“I care about people and that’s why I became a photographer.” Each of Mary Ellen Mark’s images is a testament to this statement. Street kids in Seattle, brothels in Bombay, disabled children in Iceland: Mark never shied away from reality. She focused on the peripheries of society and befriended the people she photographed. Her images may be shocking, but they are laced with compassion.
Mark died on 25 May last year. To commemorate her life and work, this month she features in two major exhibitions in New York, at the Howard Greenberg and Aperture galleries.
As student at the University of Pennsylvania in the early 1960s, Mark originally studied painting. Taking a photography course on a whim, she earned a degree in photojournalism in 1964. Shortly after, she was awarded a Fulbright scholarship to Turkey. In 1969, she made her breakthrough with an assignment photographing teenage heroin addicts in London. In the decades since, Mark worked on a variety of assignments around the world, for titles such as Life, Paris-Match and Vanity Fair.
Her best-known body of work focused on a group of homeless children in Seattle, Washington, a city that was considered to be America’s most liveable in the early 1980s. Mark’s images were first published in a 1983 Life magazine article ‘Streets of the Lost’, written by Cheryl McCall. Feeling the story would lend itself well to film, Mark suggested that her husband, the director Martin Bell, should make a documentary on the children. Bell thus created Streetwise (1984), with McCall as the producer. It follows the lives of nine teenagers, mainly focusing on Erin Blackwell, a child prostitute known as Tiny.

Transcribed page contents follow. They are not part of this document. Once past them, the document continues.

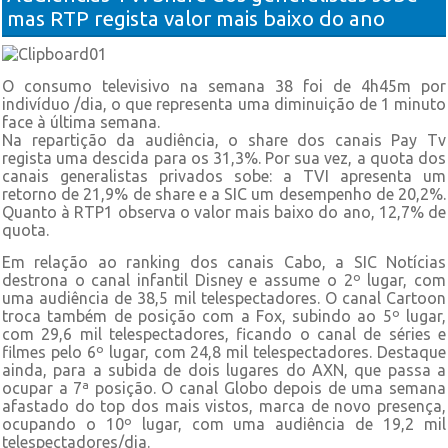
mas RTP regista valor mais baixo do ano
O consumo televisivo na semana 38 foi de 4h45m por
indivíduo /dia, o que representa uma diminuição de 1 minuto
face à última semana.
Na repartição da audiência, o share dos canais Pay Tv
regista uma descida para os 31,3%. Por sua vez, a quota dos
canais generalistas privados sobe: a TVI apresenta um
retorno de 21,9% de share e a SIC um desempenho de 20,2%.
Quanto à RTP1 observa o valor mais baixo do ano, 12,7% de
quota.
Em relação ao ranking dos canais Cabo, a SIC Notícias
destrona o canal infantil Disney e assume o 2º lugar, com
uma audiência de 38,5 mil telespectadores. O canal Cartoon
troca também de posição com a Fox, subindo ao 5º lugar,
com 29,6 mil telespectadores, ficando o canal de séries e
filmes pelo 6º lugar, com 24,8 mil telespectadores. Destaque
ainda, para a subida de dois lugares do AXN, que passa a
ocupar a 7ª posição. O canal Globo depois de uma semana
afastado do top dos mais vistos, marca de novo presença,
ocupando o 10º lugar, com uma audiência de 19,2 mil
telespectadores/dia.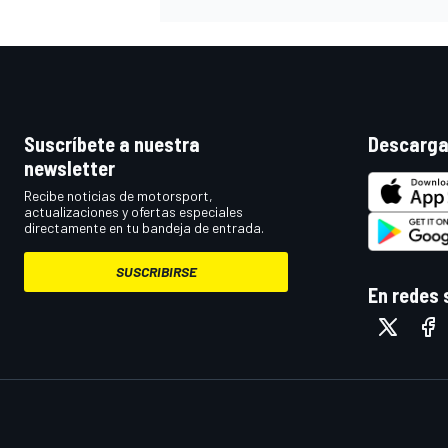
Suscríbete a nuestra
Descarga
newsletter
Recibe noticias de motorsport,
actualizaciones y ofertas especiales
directamente en tu bandeja de entrada.
SUSCRIBIRSE
En redes 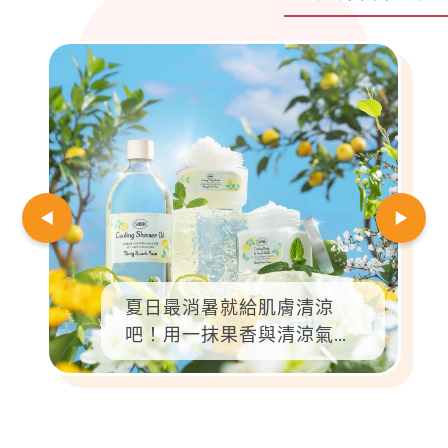
夏日最消暑就給肌膚清涼
吧！用一抹果香與清涼氣
息，把日常過成度假風景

During her time in Seattle, Mark forged a particularly strong bond with Tiny, who was 13-years old at the time and working to support her drug addiction. “I wanna be really rich, and live on a farm with a bunch of horses, which is my main best animal, and have three yachts or more and diamonds and jewels and all that stuff,” Tiny explains as she winks into the film camera with a coy smile. On film Tiny is jovial but Mark’s photographs capture a sense of melancholy in the teenager. The poster image for the film shows Tiny dressed elegantly in a black dress and gloves, topped with a pill-box hat whose netted veil suggests one in mourning. Her body language is defensive: she wraps her arms around herself protectively and her eyes confront the viewer, mouth down-turned.
In another photograph from the series ‘Rat and Mike with a gun’, a boy nicknamed Rat stares nonchalantly past the camera as his friend Mike slips a pistol under his jacket. Although they are armed with a weapon, Mark is able to photograph them completely at ease. “I do prefer photographing people that are unfamous because I feel that I can get closer to them and I can take photographs that are more intimate,” she explained in a documentary for CBS News in 2001.

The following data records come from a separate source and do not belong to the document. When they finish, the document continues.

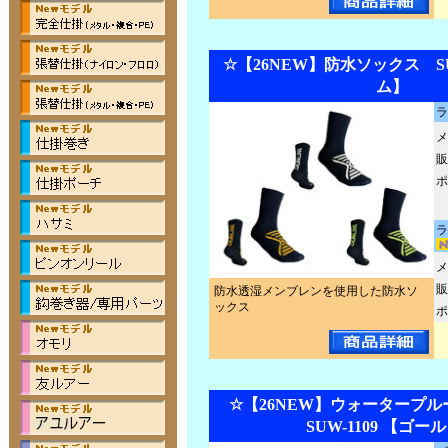
☆【26NEW】防水ソックス SUW
ム】
ラ
メ
販
ポ
ラ
メ
販
防水透湿メンブレンを使用した防水ソ
ックス
ポ
☆【26NEW】ウォータープ
SUW-1109 【ゴー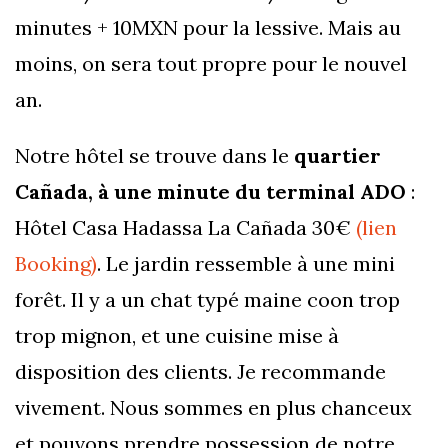
minutes + 10MXN pour la lessive. Mais au
moins, on sera tout propre pour le nouvel
an.
Notre hôtel se trouve dans le
quartier
Cañada, à une minute du terminal ADO
:
Hôtel Casa Hadassa La Cañada 30€
(lien
Booking)
. Le jardin ressemble à une mini
forêt. Il y a un chat typé maine coon trop
trop mignon, et une cuisine mise à
disposition des clients. Je recommande
vivement. Nous sommes en plus chanceux
et pouvons prendre possession de notre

Children always captivated Mark. She treated them as equals, rather than imposing the typical adult-child hierarchy. In 1990, she met nine year old Amanda at a school for children with behavioural problems. "She was so bad, she was wonderful, she had a really vulgar mouth, she was brilliant," Mark told British Vogue in 1993. With a cigarette in her manicured hand and a full face of make-up, Amanda and her cousin Amy posed for Mark in a paddling pool in their garden.
For Amanda, whose childhood and early adulthood were marked by drug abuse and prison sentences, Mark made a lasting impression. Now 35 years old, Amanda has never forgotten the experience of being photographed. "When she came along and took those photos, I thought, 'well, hey, people will see me and this may get me the attention that I want.' I had thought that that might have been the way out. But it wasn't," said Amanda to Washington’s National Public Radio – shortly after Mark’s death from a blood disorder in May 2015.
Another recurring theme in Mark’s work is the subject of twins. In 1998, she began an annual ritual to the Twins Day Festival in Twinsburg, Ohio. Enthralled by the idea that two individuals could look the same, she always photographed twins wearing the same outfits. “Oh yeah, we wanna look alike, we do,” said 29 year-old Paula Mathis and Polly Mathis Wasdin, holding hands and posing in a scene from Mark’s short documentary film Twins (2002). The pair continued: “the perfect plan would be to have kids at the same time. That would be the perfect plan.”
While identical bar their names, Paula and Polly have renounced their individuality in favour of a common identity. For Mark, it was about drawing out the differences as well as the similarities in twins, while touching on the problematic nature of sharing an identity and drawing out the vulnerability in her subjects. “It was very, very hard for me when she got married,” Paula tells the camera.
Throughout Mark’s four decade long career as a photographer, her subjects remained an important part of her life. In that sense, she was not just a documentary photographer but also a humanist, who sought to impact the lives of the people she photographed as much as they impacted hers.